Toute cette controverse entre les Allemands et nous sur la responsabilité de la guerre est dominée et résolue par deux considérations générales. D’où la guerre est-elle sortie ? De la candidature Hohenzollern, d’abord, puis de la divulgation faite par Bismarck du refus du Roi de recevoir notre ambassadeur. Pas de candidature Hohenzollern, pas de guerre. Même après la candidature Hohenzollern, pas de divulgation du refus du Roi, pas de guerre. Or, est-ce le gouvernement de l’Empereur qui a suscité la candidature Hohenzollern ? Est-ce le gouvernement de l’Empereur qui a divulgué le refus d’Ems ?

Fût-il vrai que nous ayons été de maladroits diplomates, qu’au début nous ayons été trop raides et, à la fin, trop exigeans, toujours est-il que nous n’avons pas soulevé la candidature Hohenzollern ; que si elle n’eût pas été organisée clandestinement par la Prusse, nos maladresses et nos exigences n’auraient pas eu prétexte ou occasion de se produire, et que la paix n’eût pas été troublée.

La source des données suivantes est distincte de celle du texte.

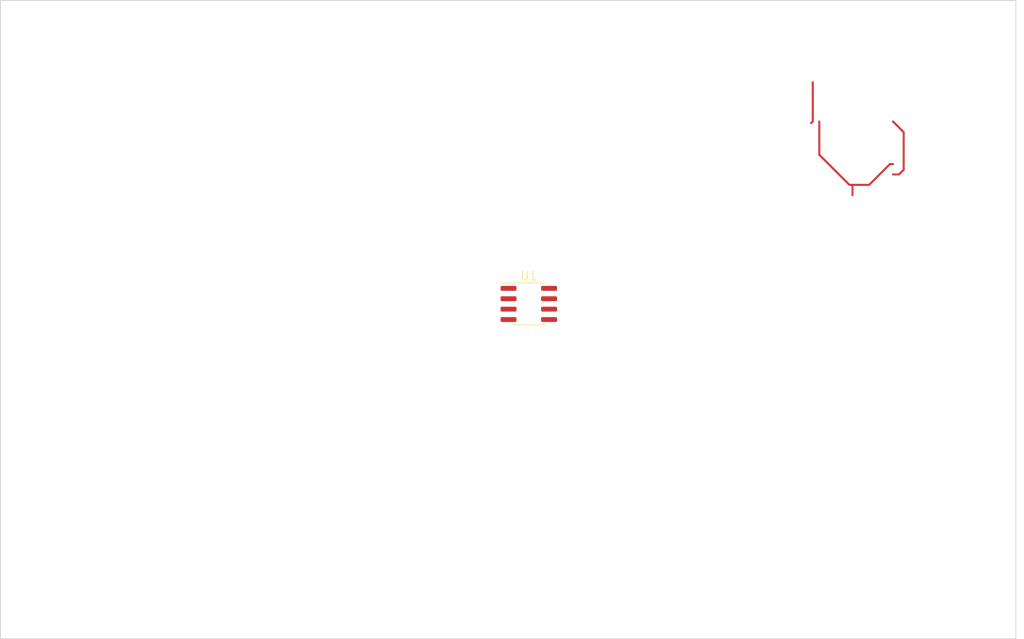
<source format=kicad_pcb>
(kicad_pcb (version 20221018) (generator pcbnew)

  (general
    (thickness 1.6)
  )

  (paper "A")
  (title_block
    (title "capacitor explosion")
    (date "2024-02-26")
  )

  (layers
    (0 "F.Cu" signal)
    (31 "B.Cu" signal)
    (32 "B.Adhes" user "B.Adhesive")
    (33 "F.Adhes" user "F.Adhesive")
    (34 "B.Paste" user)
    (35 "F.Paste" user)
    (36 "B.SilkS" user "B.Silkscreen")
    (37 "F.SilkS" user "F.Silkscreen")
    (38 "B.Mask" user)
    (39 "F.Mask" user)
    (40 "Dwgs.User" user "User.Drawings")
    (41 "Cmts.User" user "User.Comments")
    (42 "Eco1.User" user "User.Eco1")
    (43 "Eco2.User" user "User.Eco2")
    (44 "Edge.Cuts" user)
    (45 "Margin" user)
    (46 "B.CrtYd" user "B.Courtyard")
    (47 "F.CrtYd" user "F.Courtyard")
    (48 "B.Fab" user)
    (49 "F.Fab" user)
    (50 "User.1" user)
    (51 "User.2" user)
    (52 "User.3" user)
    (53 "User.4" user)
    (54 "User.5" user)
    (55 "User.6" user)
    (56 "User.7" user)
    (57 "User.8" user)
    (58 "User.9" user)
  )

  (setup
    (stackup
      (layer "F.SilkS" (type "Top Silk Screen"))
      (layer "F.Paste" (type "Top Solder Paste"))
      (layer "F.Mask" (type "Top Solder Mask") (thickness 0.01))
      (layer "F.Cu" (type "copper") (thickness 0.035))
      (layer "dielectric 1" (type "core") (thickness 1.51) (material "FR4") (epsilon_r 4.5) (loss_tangent 0.02))
      (layer "B.Cu" (type "copper") (thickness 0.035))
      (layer "B.Mask" (type "Bottom Solder Mask") (thickness 0.01))
      (layer "B.Paste" (type "Bottom Solder Paste"))
      (layer "B.SilkS" (type "Bottom Silk Screen"))
      (copper_finish "None")
      (dielectric_constraints no)
    )
    (pad_to_mask_clearance 0)
    (grid_origin 150 0)
    (pcbplotparams
      (layerselection 0x00010fc_ffffffff)
      (plot_on_all_layers_selection 0x0000000_00000000)
      (disableapertmacros false)
      (usegerberextensions false)
      (usegerberattributes true)
      (usegerberadvancedattributes true)
      (creategerberjobfile true)
      (dashed_line_dash_ratio 12.000000)
      (dashed_line_gap_ratio 3.000000)
      (svgprecision 4)
      (plotframeref false)
      (viasonmask false)
      (mode 1)
      (useauxorigin false)
      (hpglpennumber 1)
      (hpglpenspeed 20)
      (hpglpendiameter 15.000000)
      (dxfpolygonmode true)
      (dxfimperialunits true)
      (dxfusepcbnewfont true)
      (psnegative false)
      (psa4output false)
      (plotreference true)
      (plotvalue true)
      (plotinvisibletext false)
      (sketchpadsonfab false)
      (subtractmaskfromsilk false)
      (outputformat 1)
      (mirror false)
      (drillshape 1)
      (scaleselection 1)
      (outputdirectory "")
    )
  )

  (net 0 "")
  (net 1 "Net-(U1-THR)")
  (net 2 "GND")
  (net 3 "/timer")
  (net 4 "unconnected-(U1-R-Pad4)")
  (net 5 "unconnected-(U1-CV-Pad5)")
  (net 6 "unconnected-(U1-DIS-Pad7)")
  (net 7 "VCC")

  (footprint "Package_SO:SOIC-8_3.9x4.9mm_P1.27mm" (layer "F.Cu") (at 116.525 91.095))

  (gr_rect (start 52 54) (end 176 132)
    (stroke (width 0.1) (type default)) (fill none) (layer "Edge.Cuts") (tstamp 8a1ba2e7-75b6-498e-ba20-d5321d644c83))

  (segment (start 161 68.8) (end 162.3 70.1) (width 0.25) (layer "F.Cu") (net 0) (tstamp 018c25b7-c833-49ed-8c94-a9e33b5ce132))
  (segment (start 161.73 75.27) (end 161 75.27) (width 0.25) (layer "F.Cu") (net 0) (tstamp 248afd50-e77c-43c4-86c4-cd2e714017ff))
  (segment (start 162.3 70.1) (end 162.3 74.7) (width 0.25) (layer "F.Cu") (net 0) (tstamp 2a67aab1-91d3-4892-a963-1e9a4ab90c2b))
  (segment (start 156.05 76.54) (end 156.05 77.81) (width 0.25) (layer "F.Cu") (net 0) (tstamp 2bf90b19-ad1d-494e-983e-1bcb13a61390))
  (segment (start 155.673249 76.54) (end 156.05 76.54) (width 0.25) (layer "F.Cu") (net 0) (tstamp 5b3cce1f-7807-4e1e-94d5-d23a3d552393))
  (segment (start 152 68.8) (end 152 72.866751) (width 0.25) (layer "F.Cu") (net 0) (tstamp 6a37e909-dde3-4bf2-9a13-3c9d44615aa4))
  (segment (start 151.2 68.8) (end 151 69) (width 0.25) (layer "F.Cu") (net 0) (tstamp 6a7c6efd-6aab-4457-91c3-55a6c04d3b63))
  (segment (start 156.05 76.54) (end 158.083249 76.54) (width 0.25) (layer "F.Cu") (net 0) (tstamp 6a963102-5288-4519-9bce-299cfe70ce4c))
  (segment (start 151.2 64) (end 151.2 68.8) (width 0.25) (layer "F.Cu") (net 0) (tstamp 72c68d23-feae-4250-843a-564bf6aa44ea))
  (segment (start 160.623249 74) (end 161 74) (width 0.25) (layer "F.Cu") (net 0) (tstamp 9e14c80c-3d7e-4f96-b466-9ab30dfea6cc))
  (segment (start 162.3 74.7) (end 161.73 75.27) (width 0.25) (layer "F.Cu") (net 0) (tstamp bead74a0-e0bf-46af-b319-caf202056cb2))
  (segment (start 152 72.866751) (end 155.673249 76.54) (width 0.25) (layer "F.Cu") (net 0) (tstamp c96f9842-e72c-4082-a535-1a39c565d3cd))
  (segment (start 158.083249 76.54) (end 160.623249 74) (width 0.25) (layer "F.Cu") (net 0) (tstamp d4210aed-c45d-445d-bcc2-e727a1750ff1))

  (zone (net 0) (net_name "") (layer "B.Cu") (tstamp 73f4d7d1-b282-43fb-98b3-1cd4961615bd) (hatch edge 0.5)
    (connect_pads (clearance 0.5))
    (min_thickness 0.25) (filled_areas_thickness no)
    (fill (thermal_gap 0.5) (thermal_bridge_width 0.5))
    (polygon
      (pts
        (xy 177 54)
        (xy 176 132)
        (xy 52 132)
        (xy 52 54)
      )
    )
  )
)

</source>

Il n’est pas un être pensant, en Europe, qui ait la mauvaise foi de soutenir qu’en présence d’une candidature allemande en Espagne, nous dussions nous abstenir, nous résigner, ne rien dire. Or, toute parole entre la Prusse et nous était un danger, parce que toute parole qui n’eût pas été prononcée très haut eût été sans dignité. Admettons que nous ayons mal prononcé cette parole que, de l’aveu unanime, nous devions prononcer à moins d’abdiquer, il reste incontestable que c’est la Prusse qui nous a contraints de parler ; que, sans sa conspiration avec Prim, nous n’aurions pas rompu notre silence pacifique. Admettons encore que nous ayons eu tort de nous sentir atteints par la divulgation officielle et insultante du refus de recevoir notre ambassadeur, toujours est-il que, si Bismarck n’avait pas proclamé ce refus dans l’Europe entière, comme l’Empereur n’avait pas donné à la demande de garanties la forme d’un ultimatum, la susceptibilité française n’aurait pas eu l’occasion de se surexciter et de s’emporter aux résolutions extrêmes. Ainsi, le fait primordial, la candidature, le fait final, la notification du refus de recevoir notre ambassadeur, ces deux faits d’où le choc est né, ces deux faits sans lesquels il n’y eût pas eu de guerre, sont imputables à la Prusse, non à la France.